Francisco José Fajardo
FRANCISCO JOSÉ FAJARDO Las Palmas de Gran Canaria

Hoy en día, Juani Ramos estaría disfrutando de sus 60 años de edad en compañía de sus dos hijos y sus dos nietos, que eran su auténtica debilidad. Esta vecina del barrio de La Paterna desapareció sin dejar rastro el 20 de agosto de 2016 después de que hubiese quedado con su expareja, Miguel Ramos, para ir a dar una vuelta. Esa desgraciada noche nadie volvió a saber de ella y ahora, cuatro años después, este individuo sigue siendo el único sospechoso de su desaparición y muerte. «A pesar del tiempo transcurrido, solo esperamos que por fin se haga justicia», afirmaba a este periódico su hija, Dácil Falcón.

«No perdemos la esperanza de que los investigadores y la magistrada algún día nos llamen para decirnos que encontraron a mi madre, sea como sea. Sabemos que están haciendo todo lo que pueden por esclarecer este crimen, porque tenemos claro que el sospechoso acabó con la vida de mi madre», manifestaba refiriéndose sin tapujos a Miguel Ramos, que se encuentra en estos momentos en libertad provisional investigado por el asesinato de Juani.

Este vecino de Bañaderos fue el último que vio con vida a Juani y «mintió desde el primer momento en que se le preguntó por su paradero. Ha engañado a la policía dando varias versiones de lo sucedido y nosotros hemos tenido claro desde el primer minuto de que él ha sido el causante de su desaparición. Solo vuelvo a pedirle la humanidad y decencia de que confiese de una vez por todas y nos diga dónde dejó el cuerpo de mi madre. Es lo único que espero de él, aunque nunca ha colaborado», narraba Dácil visiblemente afectada.

«Mi abuelo Leonardo nos dijo adiós con la angustia de no poder saber qué pasó con su hija», narró

Ahora, cuatro años después, sigue pensando en que «tenemos derecho a poder decir adiós a mi madre y que pueda descansar en paz de una vez por todas. Ha pasado mucho tiempo de sufrimiento en el que nos preguntamos miles de veces ¿por qué a ella? ¿Por qué a nosotros? Es muy duro vivir esta situación pero no nos queda otra que seguir confiando en la policía, en la magistrada Auxiliadora Díaz y en que algún día se haga justicia con el sospechoso y pague por lo que hizo.

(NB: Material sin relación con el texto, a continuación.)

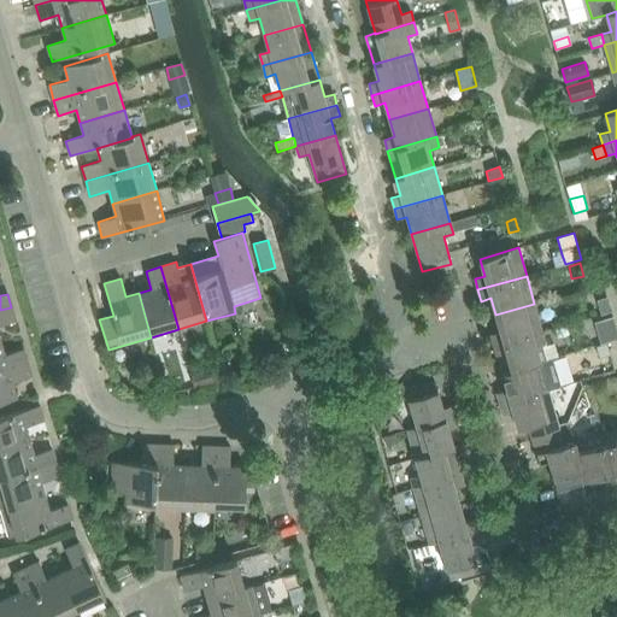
[(607,299),(599,301),(603,315),(611,312),(607,299)]
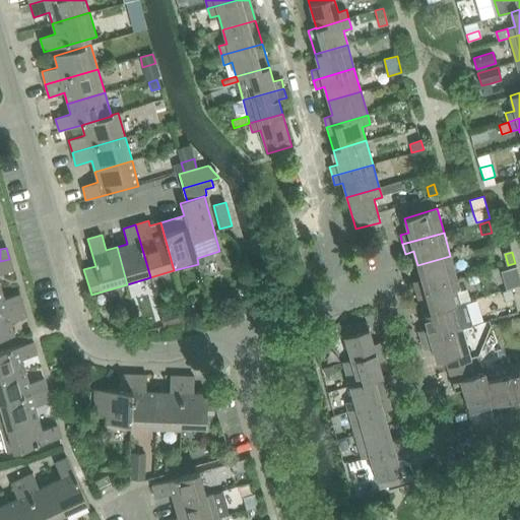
[(450,256),(417,265),(421,279),(413,281),(415,291),(457,279),(450,256)]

Duele mucho ver como está libre en la calle como si nada después de haber acabado con la vida de mi madre y la de toda nuestra familia, es muy duro aunque aún no se haya podido demostrar, pero estamos convencidos de que algún día llegará ese momento», reflexionaba y explicaba de forma contundente Dácil Falcón.

Esta joven se aferra cada día a «la ilusión de que en algún momento podamos descansar después de cuatro años de angustia, es lo mínimo que pretendemos porque ya hemos sufrido bastante. Esta situación es inhumana, como la de las familias de Sara, de Yéremi, del matrimonio de Guanarteme y todos los que han desaparecido. Les mando mucho ánimo y ojalá podamos descansar de una vez por todas», decía.

Su padre falleció angustiado

Dácil narra cómo la desaparición de su madre desgarró una familia que nunca se podrá recuperar de este golpe: «Es que todos los días nos acordamos de ella, no hay momento en el que no me venga una imagen de mi madre a la cabeza», describe y además narra otro capítulo que le marcó para siempre: «En marzo del año pasado falleció mi abuelo Leonardo y nos dijo adiós con la angustia de no poder saber qué pasó con su hija. Incluso, recuerdo como una semana antes me miró y me dijo que cada vez me parecía más a mi madre y empezó a llorar... fue muy duro», explicaba Dácil cuatro años después de llevarse el mayor mazazo de su vida.